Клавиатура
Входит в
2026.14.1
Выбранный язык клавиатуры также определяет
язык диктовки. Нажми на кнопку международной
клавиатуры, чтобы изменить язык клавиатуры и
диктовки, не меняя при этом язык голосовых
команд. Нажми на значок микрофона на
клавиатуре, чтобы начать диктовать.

_About this task:_ Write out every line of the data above, word for word and in the same order.

_Result:_
Клавиатура
Входит в
2026.14.1
Выбранный язык клавиатуры также определяет
язык диктовки. Нажми на кнопку международной
клавиатуры, чтобы изменить язык клавиатуры и
диктовки, не меняя при этом язык голосовых
команд. Нажми на значок микрофона на
клавиатуре, чтобы начать диктовать.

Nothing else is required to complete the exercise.